Better than all of them is the new album’s final track, “We Are Alive,” a string-band hymn ingeniously presented as being sung from the graveyard by the ghosts of those who died seeking a better life—whether in an 1877 railroad strike, a 1963 Civil Rights protest or a 1999 Arizona border crossing. As in Springsteen’s best songs, the angst (“a slip of blood on a silver knife”) is balanced with humor (“worms crawling all around me”) and melody. Like all the songs on the new album, this one should sound better on stage than it does in the studio version.

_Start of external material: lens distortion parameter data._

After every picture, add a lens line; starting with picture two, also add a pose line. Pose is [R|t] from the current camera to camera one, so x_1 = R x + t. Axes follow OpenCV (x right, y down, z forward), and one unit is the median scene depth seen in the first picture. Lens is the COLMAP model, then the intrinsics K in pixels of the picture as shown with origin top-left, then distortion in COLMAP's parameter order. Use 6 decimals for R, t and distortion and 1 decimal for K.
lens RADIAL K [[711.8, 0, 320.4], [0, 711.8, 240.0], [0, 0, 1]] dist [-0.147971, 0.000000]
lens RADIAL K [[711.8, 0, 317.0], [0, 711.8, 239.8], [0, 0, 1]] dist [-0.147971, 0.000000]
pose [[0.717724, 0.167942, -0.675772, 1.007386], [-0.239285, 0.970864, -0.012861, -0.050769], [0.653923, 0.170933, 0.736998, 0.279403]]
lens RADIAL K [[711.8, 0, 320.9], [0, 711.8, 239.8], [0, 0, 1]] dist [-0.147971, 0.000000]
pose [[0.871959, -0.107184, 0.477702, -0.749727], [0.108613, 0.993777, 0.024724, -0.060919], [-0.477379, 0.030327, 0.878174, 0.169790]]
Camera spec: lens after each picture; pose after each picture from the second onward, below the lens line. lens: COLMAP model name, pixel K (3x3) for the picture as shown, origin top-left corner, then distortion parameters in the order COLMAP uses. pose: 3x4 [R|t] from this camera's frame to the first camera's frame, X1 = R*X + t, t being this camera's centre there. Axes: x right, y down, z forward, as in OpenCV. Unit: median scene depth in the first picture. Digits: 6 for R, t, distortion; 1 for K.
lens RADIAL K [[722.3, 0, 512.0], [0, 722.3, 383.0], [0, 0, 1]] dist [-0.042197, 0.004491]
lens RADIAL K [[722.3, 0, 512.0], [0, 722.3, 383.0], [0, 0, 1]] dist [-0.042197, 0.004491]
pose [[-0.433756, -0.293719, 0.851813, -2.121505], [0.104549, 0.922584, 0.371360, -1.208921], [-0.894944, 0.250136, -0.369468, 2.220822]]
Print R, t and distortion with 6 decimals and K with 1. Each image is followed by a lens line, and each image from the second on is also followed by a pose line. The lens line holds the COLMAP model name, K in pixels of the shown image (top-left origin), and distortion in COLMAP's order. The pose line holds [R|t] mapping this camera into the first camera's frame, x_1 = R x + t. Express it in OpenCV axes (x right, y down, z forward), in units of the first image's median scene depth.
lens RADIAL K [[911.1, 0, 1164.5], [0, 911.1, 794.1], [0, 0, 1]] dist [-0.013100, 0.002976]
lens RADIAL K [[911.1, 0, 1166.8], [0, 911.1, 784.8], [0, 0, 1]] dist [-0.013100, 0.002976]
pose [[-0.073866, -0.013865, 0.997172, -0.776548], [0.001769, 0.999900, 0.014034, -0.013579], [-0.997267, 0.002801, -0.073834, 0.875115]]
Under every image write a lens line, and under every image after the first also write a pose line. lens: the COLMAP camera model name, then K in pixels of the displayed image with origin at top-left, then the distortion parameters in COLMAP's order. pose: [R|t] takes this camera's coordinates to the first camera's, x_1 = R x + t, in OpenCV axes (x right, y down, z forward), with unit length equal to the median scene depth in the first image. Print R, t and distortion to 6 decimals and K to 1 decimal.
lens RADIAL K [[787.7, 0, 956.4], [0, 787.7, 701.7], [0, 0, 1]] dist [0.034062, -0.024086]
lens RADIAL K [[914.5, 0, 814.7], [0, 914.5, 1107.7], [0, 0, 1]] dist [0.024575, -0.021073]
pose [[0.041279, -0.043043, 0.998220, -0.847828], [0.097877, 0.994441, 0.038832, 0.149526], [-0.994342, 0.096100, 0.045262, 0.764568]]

That’s because Springsteen has been enabled by his co-producer Ron Aniello (Candlebox, Lifehouse) to return to his bad production habits of the ’70s, when every new song was encased within everything-including-the-kitchen-sink studio production, reinforced by constant second-guessing, in an effort to make each an enduring rock ’n’ roll monument. It was only when these songs were liberated by the spontaneity of his live show that their true greatness could be heard. With the help of his new manager/producer Jon Landau, Springsteen finally learned, between 1978 and 1987, how to make studio recordings as loose and vital as his live shows. Perhaps he overcompensated on such under-produced albums as The Ghost of Tom Joad, but the bombast has returned with a vengeance on his recent quartet of anthem albums: The Rising, Magic, Working on a Dream and Wrecking Ball.

The anomaly in his post-1987 albums is Devils & Dust which marked a return to his storytelling approach. Though not as consistent as The River or Nebraska, the 2005 disc did include five tracks that captured specific individuals in specific situations as expertly as anything he’d ever done. The songs about a Nevada prostitute, a housing-project teenager, a battered boxer, a drowned immigrant and a dusty highway worker drew the listener in so deeply that one could discover one’s own lessons without having them hammered home. The album proved that Springsteen hadn’t lost his storytelling touch but had merely put it aside for a while. One can only hope that he picks it up again soon.